You can also give them a sweet doggy popsicle as an extra treat.
Access to Shade
A shady retreat for your Husky is a requirement outdoors. Most Huskies prefer to be outside. However, they can quickly overheat if they don’t have access to shade.
This is especially true if they also don’t have water nearby.
How Can You Make Sure Your Husky Gets His Exercise?
Huskies were bred for hard work, which means they’re incredibly high-energy. Although giving your dog a workout in the heat might sound exhausting, your Husky will need at least two hours of activity each day. Here are a few ways to ensure your pup gets the exercise he needs.
Time of Day
The best time to help your Husky get exercise is in the morning or evening.
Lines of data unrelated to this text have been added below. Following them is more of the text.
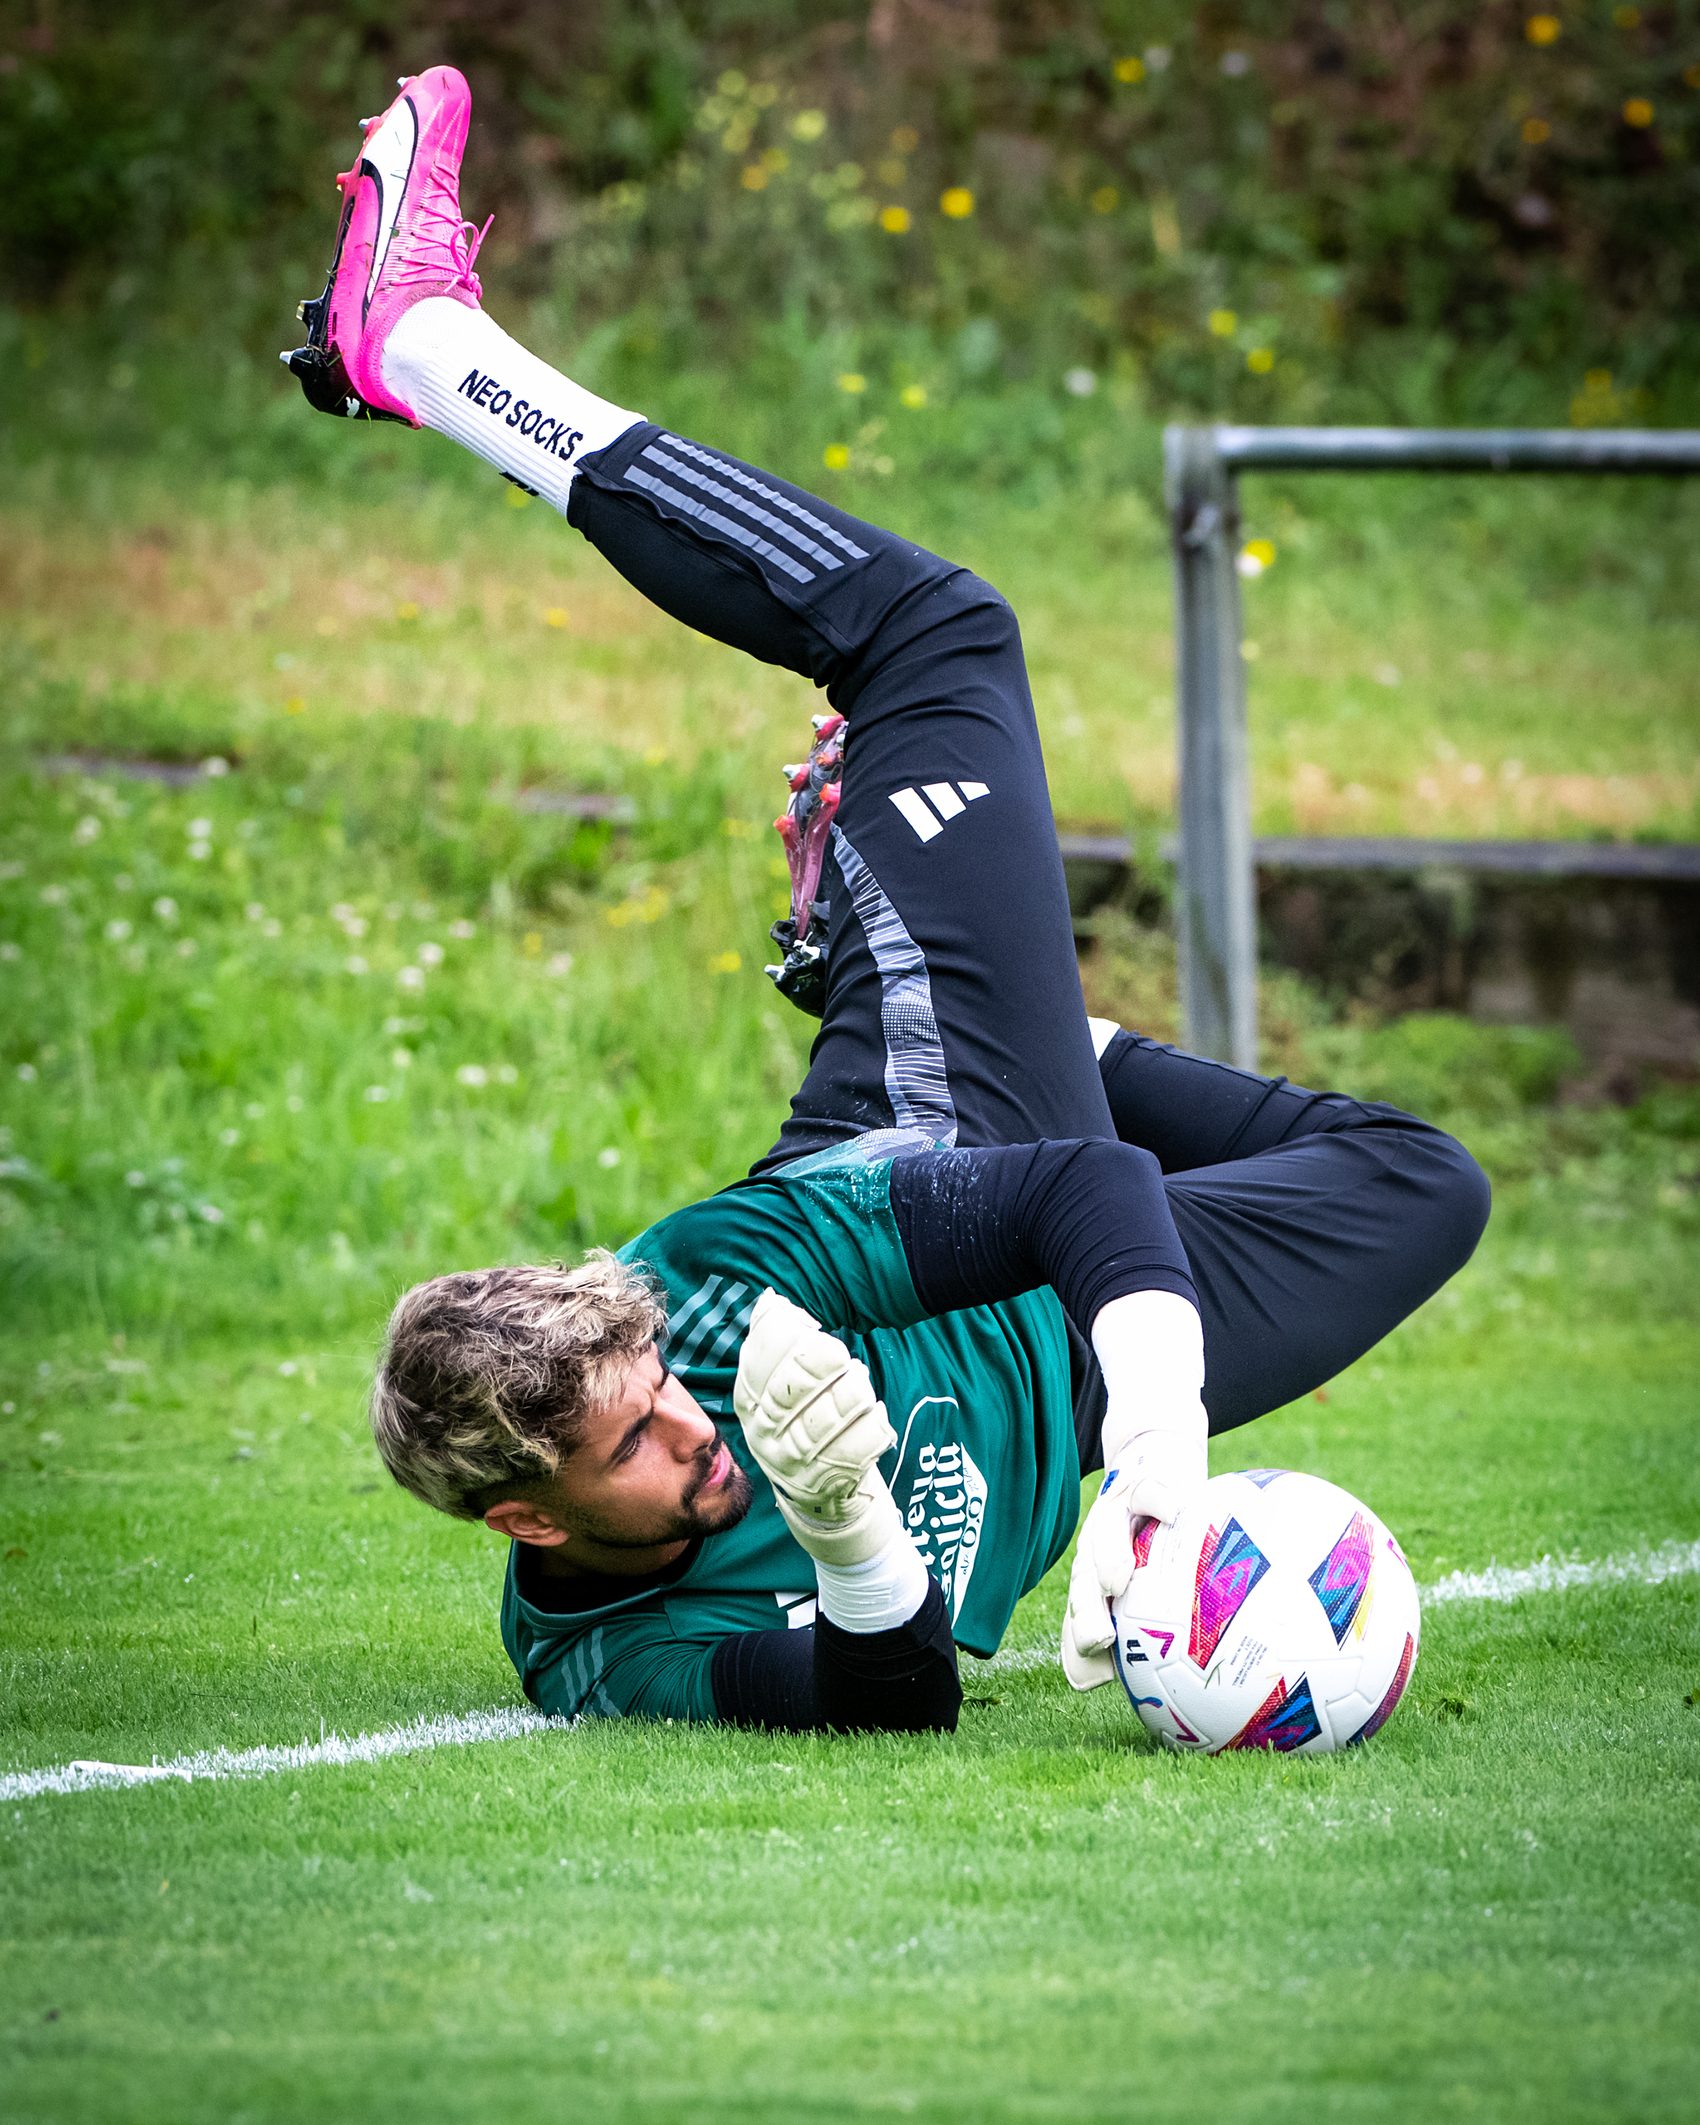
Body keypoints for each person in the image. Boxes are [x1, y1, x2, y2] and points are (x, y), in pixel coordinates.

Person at [292, 68, 1490, 1738]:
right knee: (1423, 1182)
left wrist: (1160, 1455)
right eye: (636, 1442)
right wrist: (850, 1521)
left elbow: (1084, 1184)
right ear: (529, 1520)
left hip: (963, 1140)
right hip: (1058, 1375)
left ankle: (424, 343)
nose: (692, 1421)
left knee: (934, 634)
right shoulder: (598, 1661)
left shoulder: (706, 1286)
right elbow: (892, 1697)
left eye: (663, 1392)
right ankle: (913, 952)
Of course, morning is best, as it’s the coolest time of day. However, if you’re unable to swing a morning outing, you can head out around dusk.
You want to avoid any midday outdoor exercise sessions, as that’s when your dog is most likely to overheat. Huskies can tolerate temperatures up to 86 degrees Fahrenheit, but the higher the heat, the more likely they are to get too hot.
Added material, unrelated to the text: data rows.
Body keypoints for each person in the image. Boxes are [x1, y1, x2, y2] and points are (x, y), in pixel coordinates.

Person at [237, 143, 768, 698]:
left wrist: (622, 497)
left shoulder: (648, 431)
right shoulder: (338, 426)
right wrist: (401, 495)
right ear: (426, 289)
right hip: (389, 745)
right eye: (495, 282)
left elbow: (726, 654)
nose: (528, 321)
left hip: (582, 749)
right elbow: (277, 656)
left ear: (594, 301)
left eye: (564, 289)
Another way to ensure your dog gets enough exercise is to encourage indoor activities. A fun game of tug-of-war, a bone to gnaw on, or doggy obstacle courses are all great options. You could also check out indoor dog parks in your area.
Something else to consider is a treadmill. Although standard human treadmills will get the job done, you could also choose a motor-free one. These dog-friendly treadmills only operate when your pup starts moving, which helps prevent injury.
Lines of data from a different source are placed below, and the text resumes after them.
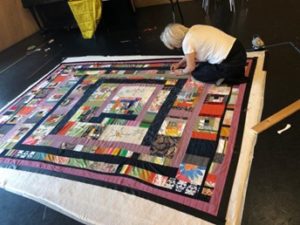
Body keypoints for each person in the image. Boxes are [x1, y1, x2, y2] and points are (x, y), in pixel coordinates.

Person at [160, 23, 247, 84]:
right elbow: (189, 54)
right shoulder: (194, 28)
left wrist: (181, 71)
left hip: (232, 62)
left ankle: (226, 78)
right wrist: (179, 63)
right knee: (201, 65)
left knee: (197, 73)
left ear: (174, 42)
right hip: (239, 48)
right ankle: (227, 73)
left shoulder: (187, 42)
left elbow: (190, 67)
They’re an excellent way for dogs to get a ton of exercise and ensure they won’t overdo it.
Always Have a Retreat
When you adopt a dog, many shelters will ask that you have an outdoor shelter for your dog. This is especially important in areas with extreme weather. So, if you live in a hot climate, set up a comfortable, shady spot for your Husky to retreat to.
An insulated dog house complete with an exhaust fan will give your Husky a cool, quiet place to rest outdoors. Also, ensure a full water bowl is always available to give your dog everything he needs to stay comfortable.
Signs Your Husky Is Too Hot or Too Cold
Despite your best efforts, there may come the point where your Husky gets too hot or too cold. However, the signs of weather fatigue in dogs are pretty different from what you’d see in humans. Here are a few of the things you should look for.
Excessive panting or heavy breathing is the first sign your dog is overheating. Panting is the dog’s version of sweating, so you should equate a dog’s heavy panting to a human being bright red and drenched in sweat.
Lethargy or collapsing are other common signs of overheating. If your Husky isn’t as active as expected or is struggling to move, encourage them to come inside to cool off and be sure to replenish their water.
Finally, vomiting or diarrhea are also signs your Husky is too hot. Typically, the GI distress your Husky will experience is due to dehydration, which is why it’s so crucial your dog has easy access to water and shade.
If you take your Husky on a trip up north, you might think you can give them free rein in the cold weather. After all, Huskies are built to withstand temperatures far below freezing. In fact, in colder regions, many Huskies prefer to be outside buried in snow than inside a warm house.
Still, that doesn’t mean your Husky can stay in subfreezing temperatures indefinitely. If you notice your Husky shivering, whining at the door, or walking slowly to conserve heat, it’s probably time to head inside.
So, Can Huskies Live in Hot Weather?
Bringing home a Husky is a fun and exciting experience. They’re the perfect pet for an active household that enjoys time outside or the occasional serenade. However, as with any pet, you need to ensure your Husky doesn’t overheat if you live in a hot climate.
Adequate water and shelter and exercising during cooler times are all excellent ways to keep your pup comfy.